Friday, 21 June, 2013

A new process for making a 3D microstructure that can be used to analyse cells could be useful in counterterrorism measures and water and food safety concerns.

Researchers from Virginia Tech’s Microelectromechanical Systems (MEMS) Laboratory developed a new microfabrication technique to develop 3D microfluidic devices in polymers.

Masoud Agah, Associate Professor of the Bradley Department of Electrical and Computer Engineering, and Amy Pruden, Professor of Civil and Environmental Engineering and Virginia Tech, have received a National Science Foundation (NSF) award of US$353,091 to use the technology to develop new microchips for pathogen detection.

The microchips are called 3D-πDEP, which stands for ‘three-dimensional, passivated-electrode, insulator-based dielectrophoresis’.

The NSF funding will allow them to focus on the isolation of waterborne pathogens, which claim the lives of about 2.5 million people each year.

In the past, Agah said, researchers have mainly used 2D microfluidic structures since this type of fabrication is more simplistic. With the 3D device developed by Agah and his collaborators Yayha Hosseini and Phillip Zellner, they are able to customise the shapes of the channels and cavities of the devices the fluids passed through.

The advantage of the fabrication process is that with a very economical technique it creates three-dimensional varying channels and cavities in a microfluidic structure with rounded corners as well as many other customised shapes. These shapes are important because they resemble the living conditions as they occur naturally and this allows the use of the three-dimensional microfabrication technology beyond pathogen detection.

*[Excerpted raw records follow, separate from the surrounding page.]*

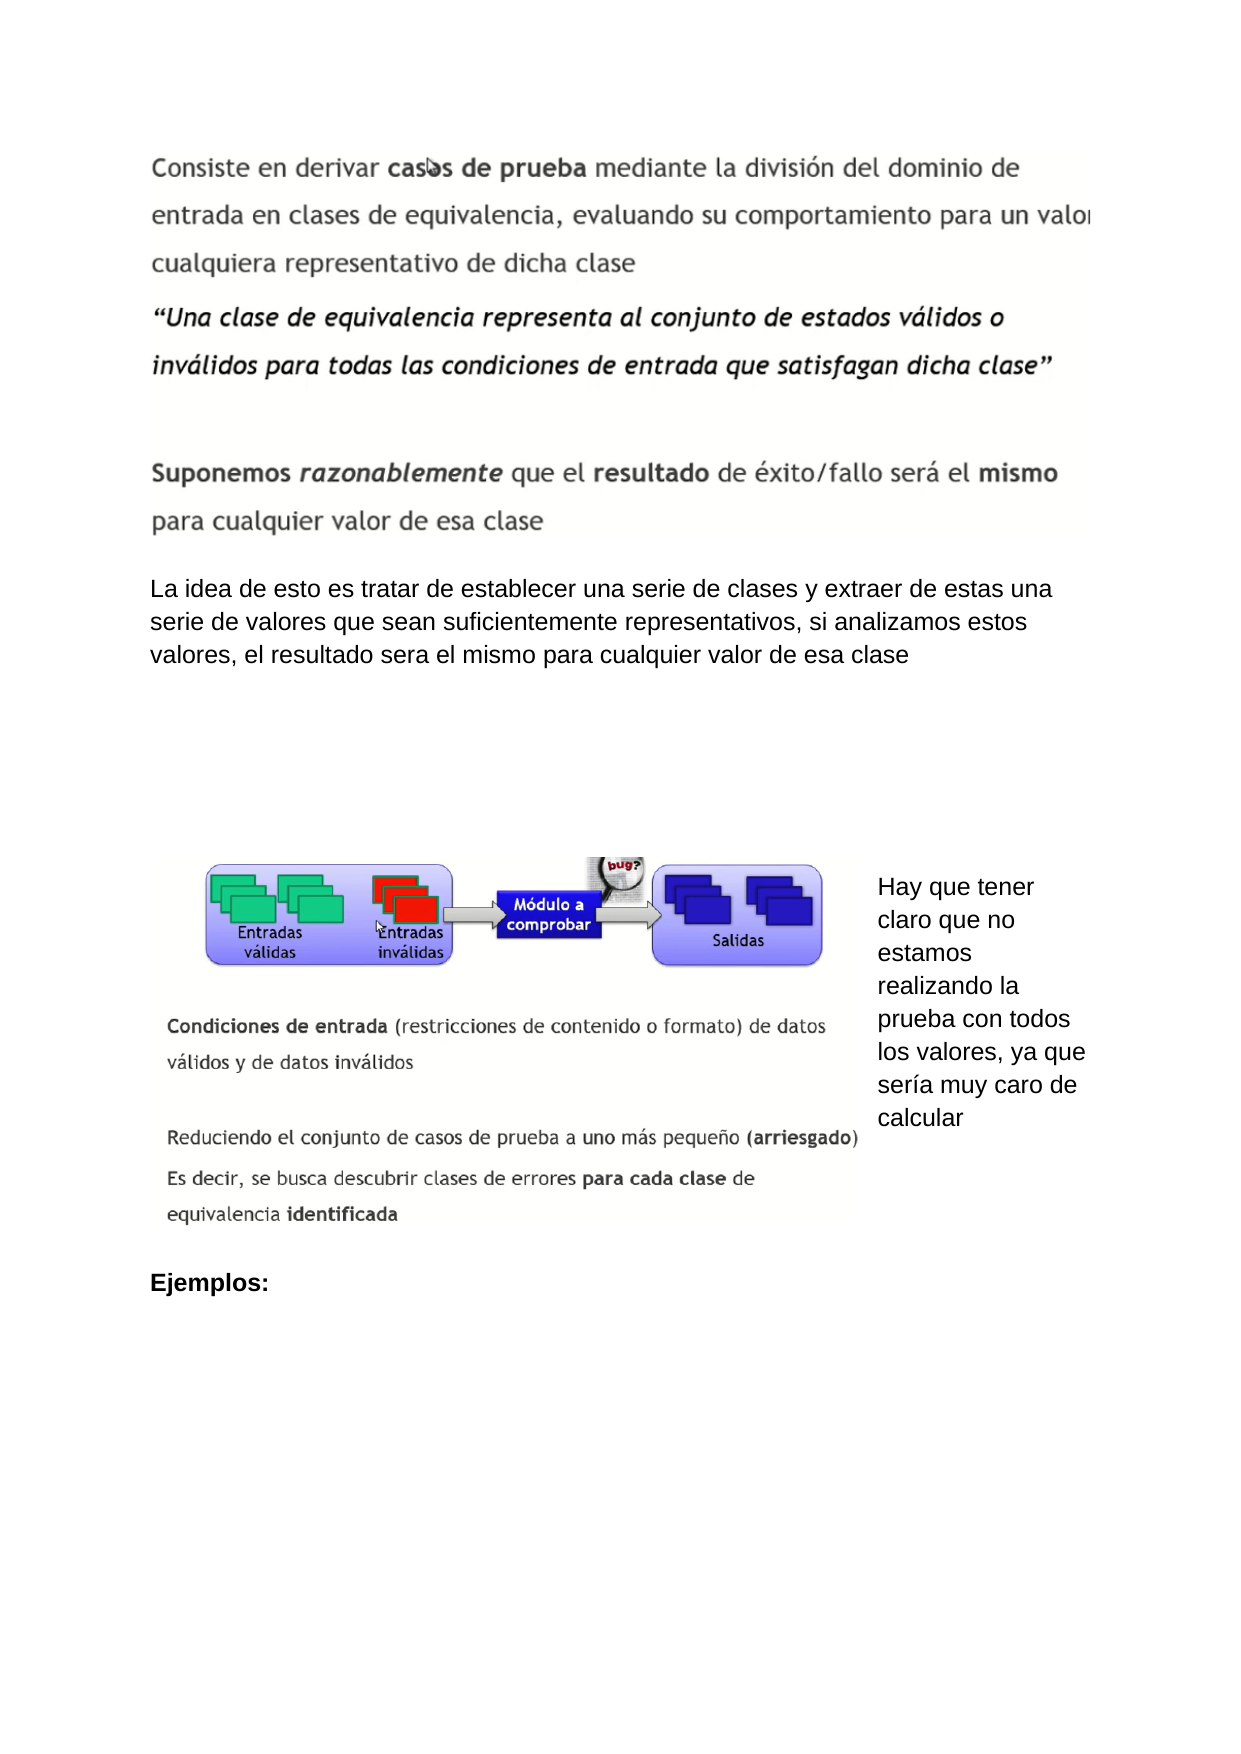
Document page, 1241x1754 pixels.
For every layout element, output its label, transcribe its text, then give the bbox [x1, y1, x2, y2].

picture [150, 150, 1091, 538]
text Hay que tener claro que no estamos realizando la prueba con todos los valores, ya que sería muy caro de calcular [859, 872, 1090, 1131]
picture [153, 857, 859, 1227]
text Ejemplos: [150, 1268, 1090, 1297]
text La idea de esto es tratar de establecer una serie de clases y extraer de estas una serie de valores que sean suficientemente representativos, si analizamos estos valores, el resultado sera el mismo para cualquier valor de esa clase [150, 574, 1090, 669]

As an example, in human blood vessels, cells interact with each other and their surrounding environment inside circular channels. They have varying diameters, along with multiple branching and joints.

“Only under this type of condition can one truly study the biology of cells within a system in vitro as if it is occurring in vivo - our new microfluidic fabrication technology can resemble more realistically the structures of a cell’s true living conditions,” Agah said. It is the introduction of the three dimensions that provides this distinctive environment.

The researchers used the material polydimethylsixolane, known for having elastic properties similar to rubber. This material is already widely used because of its transparency, biocompatibility and low cost.

Microfluidic devices can be used to trap and sort living organisms such as bacteria, viruses and cells. With this new 3D device that has a higher sensitivity and throughput than the 2D version, according to Agah, he is able to make their predictions of applications ranging from water and food safety to fighting biological and chemical terrorism and to healthcare by fishing for abnormal cells in body fluids.

“Our work establishes a reliable and robust, yet low-cost technique for the fabrication of versatile 3D structures in polydimethylsixolane,” Agah said.